American Airlines scheduling glitch allows pilots to drop thousands of flights
Issue left 12,000 flights without a captain, first officer or both

A glitch in a scheduling platform used by American Airlines pilots allowed thousands of them to drop flights, deixando 12,000 services in July without a captain, a first officer, ou ambos.

It’s normal for pilots to be able to drop or pick up flights, but the glitch offered unusual opportunities for time off in an extremely busy period, as summer schedules peak and demand bounces back following two years of Covid-19 disruptions.

News of the error came from the Allied Pilots Association (APA), the union for American Airlines pilots, which released a statement on its website on 2 julho.

"Mais uma vez, AA’s operational mismanagement is at the heart of an issue that will soon go public,”Dizia a declaração.

Em resposta, the airline said: “As a result of this technical glitch, certain trip trading transactions were able to be processed when it shouldn’t have been permitted.

“We already have restored the vast majority of the affected trips and do not anticipate any operational impact because of this issue.”

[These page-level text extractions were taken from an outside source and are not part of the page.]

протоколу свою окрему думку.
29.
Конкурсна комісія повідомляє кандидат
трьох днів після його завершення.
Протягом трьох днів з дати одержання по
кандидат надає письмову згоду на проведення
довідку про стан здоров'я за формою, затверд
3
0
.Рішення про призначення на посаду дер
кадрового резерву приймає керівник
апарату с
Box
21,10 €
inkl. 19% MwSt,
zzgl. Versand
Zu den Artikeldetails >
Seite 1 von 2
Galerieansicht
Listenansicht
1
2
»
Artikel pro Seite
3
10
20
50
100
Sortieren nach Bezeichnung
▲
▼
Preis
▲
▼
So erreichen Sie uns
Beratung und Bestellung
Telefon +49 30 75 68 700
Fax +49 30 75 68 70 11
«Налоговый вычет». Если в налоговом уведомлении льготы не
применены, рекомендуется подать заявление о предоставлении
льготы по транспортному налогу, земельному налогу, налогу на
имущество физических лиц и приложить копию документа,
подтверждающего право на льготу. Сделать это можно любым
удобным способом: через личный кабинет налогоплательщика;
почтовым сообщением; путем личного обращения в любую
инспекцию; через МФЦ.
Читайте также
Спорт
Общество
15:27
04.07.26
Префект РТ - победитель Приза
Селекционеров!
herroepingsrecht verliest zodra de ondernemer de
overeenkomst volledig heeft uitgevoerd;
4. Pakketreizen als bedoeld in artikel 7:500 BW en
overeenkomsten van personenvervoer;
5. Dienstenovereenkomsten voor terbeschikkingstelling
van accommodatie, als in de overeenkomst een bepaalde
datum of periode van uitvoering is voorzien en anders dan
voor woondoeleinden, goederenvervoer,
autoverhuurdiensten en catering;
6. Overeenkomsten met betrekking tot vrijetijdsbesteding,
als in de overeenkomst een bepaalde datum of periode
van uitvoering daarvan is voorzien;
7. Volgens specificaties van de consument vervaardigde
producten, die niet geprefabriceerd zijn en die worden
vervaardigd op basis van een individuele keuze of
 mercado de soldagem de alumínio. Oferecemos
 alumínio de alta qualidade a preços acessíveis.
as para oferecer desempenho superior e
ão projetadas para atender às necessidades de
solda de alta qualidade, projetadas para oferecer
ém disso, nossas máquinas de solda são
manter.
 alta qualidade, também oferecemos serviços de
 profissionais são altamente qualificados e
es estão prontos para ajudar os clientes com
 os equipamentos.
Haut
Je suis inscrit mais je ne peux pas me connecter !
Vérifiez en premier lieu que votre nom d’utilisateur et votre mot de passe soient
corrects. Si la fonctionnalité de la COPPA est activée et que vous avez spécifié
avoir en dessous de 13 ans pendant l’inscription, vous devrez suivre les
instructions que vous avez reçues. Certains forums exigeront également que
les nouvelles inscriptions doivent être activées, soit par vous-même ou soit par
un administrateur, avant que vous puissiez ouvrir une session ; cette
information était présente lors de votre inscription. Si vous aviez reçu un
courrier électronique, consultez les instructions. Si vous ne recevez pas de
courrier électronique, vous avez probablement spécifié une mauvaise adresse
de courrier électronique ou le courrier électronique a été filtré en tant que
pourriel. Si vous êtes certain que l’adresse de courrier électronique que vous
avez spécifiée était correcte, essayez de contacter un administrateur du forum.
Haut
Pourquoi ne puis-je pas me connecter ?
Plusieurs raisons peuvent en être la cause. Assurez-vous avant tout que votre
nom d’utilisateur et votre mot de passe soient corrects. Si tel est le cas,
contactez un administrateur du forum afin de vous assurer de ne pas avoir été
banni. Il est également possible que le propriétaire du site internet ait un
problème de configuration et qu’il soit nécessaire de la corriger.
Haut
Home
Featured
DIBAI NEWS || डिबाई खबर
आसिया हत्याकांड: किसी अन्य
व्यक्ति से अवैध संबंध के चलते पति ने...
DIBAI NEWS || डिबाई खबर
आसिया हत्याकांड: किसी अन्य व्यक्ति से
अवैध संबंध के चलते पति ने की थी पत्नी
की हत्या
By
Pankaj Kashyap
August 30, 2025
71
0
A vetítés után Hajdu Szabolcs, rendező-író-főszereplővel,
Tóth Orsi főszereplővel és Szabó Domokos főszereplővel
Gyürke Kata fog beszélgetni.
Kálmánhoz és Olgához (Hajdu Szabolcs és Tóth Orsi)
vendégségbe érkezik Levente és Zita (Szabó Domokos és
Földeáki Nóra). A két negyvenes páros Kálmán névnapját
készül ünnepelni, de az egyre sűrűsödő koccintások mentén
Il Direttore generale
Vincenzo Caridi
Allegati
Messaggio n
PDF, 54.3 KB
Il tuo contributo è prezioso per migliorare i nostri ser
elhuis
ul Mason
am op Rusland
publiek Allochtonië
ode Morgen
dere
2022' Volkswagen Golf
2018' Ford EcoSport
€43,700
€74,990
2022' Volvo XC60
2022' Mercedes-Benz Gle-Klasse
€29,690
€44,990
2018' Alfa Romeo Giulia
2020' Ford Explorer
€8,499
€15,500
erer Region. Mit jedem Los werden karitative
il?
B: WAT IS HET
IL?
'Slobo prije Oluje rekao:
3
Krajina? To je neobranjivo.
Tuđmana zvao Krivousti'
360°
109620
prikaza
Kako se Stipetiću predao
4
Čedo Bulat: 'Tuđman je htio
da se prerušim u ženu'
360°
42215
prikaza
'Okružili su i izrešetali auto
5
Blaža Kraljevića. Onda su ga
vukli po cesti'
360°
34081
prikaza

American Airlines is currently in the midst of contract negotiations with the APA and has recently offered pilots a raise of nearly 17 per cent over the next two years. United Airlines has just reached a tentative agreement with the APA over salaries for pilots, which will go up by 14 per cent over 18 meses.

Industrial action has seen pilots employed by Delta Airlines, Southwest Airlines and FedEx take to picket lines across the United States in recent weeks, protesting over pay rates, benefits and scheduling.

An American pilot has claimed US flights are not safe for passengers as there is an “inhumane level” of pressure on pilots amid an intensifying nationwide pilot shortage.

American flyers need to be “concerned” about their safety because “there is a problem here”, warned Dennis Tajer, a spokesperson for the APA.

European airlines are facing similar challenges, com walk outs by hundreds of SAS pilots this week affecting around 30,000 passengers each day.